On Sunday, the National Salvation Front called for political concessions by the Morsi Government to avoid further conflict, but Diab maintained, "Demands...like threatening to reject the Constitution and stipulating early presidential elections, are illegitimate, illogical, do not conform to political practice norms and are not based on any democratic standards or principles."
Diab also criticised the refusal of the Front to accept President Morsi's invitation to a "national dialogue". He then accused the opposition of alliance with a "vigilante" group that emerged last weekend: "How will the NSF impose its political views in the coming phase of its history, with the help of the so-called Black Bloc militias?!"
Most of the 94 accused are members of Al Islah, an organisation linked to the Muslim Brotherhood. They have been detained since last summer.

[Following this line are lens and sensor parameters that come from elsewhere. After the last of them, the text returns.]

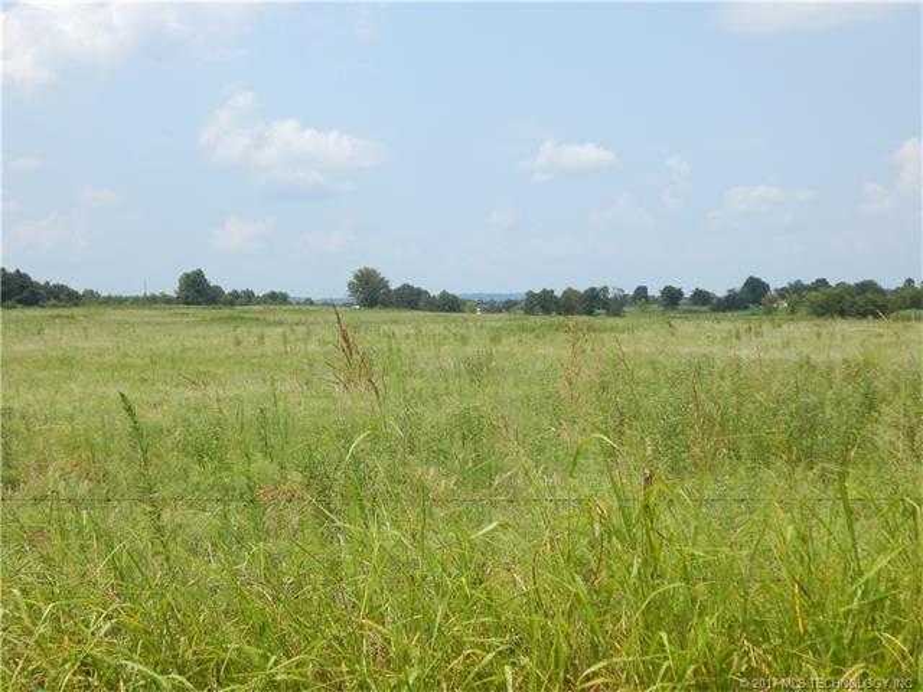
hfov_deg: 43.9
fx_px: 1147
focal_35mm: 43
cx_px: 462
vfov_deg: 33.6
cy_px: 346
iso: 125
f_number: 3.6
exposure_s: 1/1250
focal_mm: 7.7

Attorney General Salim Saeed Kubaish said, "They launched, established and ran an organisation seeking to oppose the basic principles of the UAE system of governance and to seize power. The organisation...announced its declared principles as being the teaching and virtues of Islam, but their undeclared aims were, in fact, to seek to seize power and the state's system of governance and to oppose the basic principles of this system."
The Attorney General said the defendants had communicated with foreign individuals and organisations abroad to distort the image of the UAE: "They also provided these individuals, entities and establishments with inaccurate information in order to create international public opinion that would put pressure on the Government and the leadership of the state, so as to weaken its status in terms of its foreign relations."

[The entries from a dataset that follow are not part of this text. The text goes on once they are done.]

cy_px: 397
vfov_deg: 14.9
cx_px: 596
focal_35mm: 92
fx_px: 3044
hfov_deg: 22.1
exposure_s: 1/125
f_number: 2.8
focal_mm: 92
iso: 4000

There have been dozens of assassiations of officials, many of them from the security forces, in the last year.
Activists and the opposition society Al Wefaq said Habib suffered from the effects of an attack by security forces on 19 January, but Special Investigations Unit Head Nawaf Abdullah Hamaz declared that an investigation found the boy had severe pneumonia and that doctors concluded "there was no criminal cause of death".

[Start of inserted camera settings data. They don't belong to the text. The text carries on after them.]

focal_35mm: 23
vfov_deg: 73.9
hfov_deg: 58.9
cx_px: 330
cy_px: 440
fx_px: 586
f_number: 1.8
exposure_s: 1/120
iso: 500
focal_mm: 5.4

0550 GMT: Egypt. Following the deaths of at least 50 people in three days, President Morsi has declared a 30-day state of emergency and a night-time curfew in the cities of Suez, Port Said, and Ismailia along the Suez Canal.
Morsi announced the measure in a televised address last night, following emergency meetings over violence which included the deaths of at least 10 people in Suez on Friday and 33 people --- 31 civilians and two police officers --- in Port Said on Saturday.
Another five men were slain in Port Said yesterday when security forces fired on funeral processions. More than 430 people were injured, most of them by tear gas but 17 by live ammunition and birdshot.
"I have said I am against any emergency measures but I have said that if I must stop bloodshed and protect the people then I will act," Morsi said.
The President also called for dialogue with top politicians, starting on Monday.
Friday's clashes came amid protests on the second anniversary of the uprising against the Mubarak regime, while Saturday's deadly events were sparked by a court's declaration of 21 death sentences on Port Said football fans over last year's killing of 74 supporters from Cairo during a match.
Al Jazeera English's Rawya Rageh said immediate reaction in Port Said was one of mockery and scepticism: "The people [in Port Said] feel that there was a complete state of collapse especially after riots today, particularly with tear gas being fired into the funerals."
The spokesman for the opposition National Security Council was dismissive of Morsi's call for dialogue: "We feel the president is missing the real problem on the ground which is his own policies. His call to implement emergency law was an expected move given what is going on, namely thuggery and criminal actions."
Leading politicians in the front, such as Hamdeen Sabahi and Mohamed ElBaradei, said the invitation to dialogue was "a waste of time".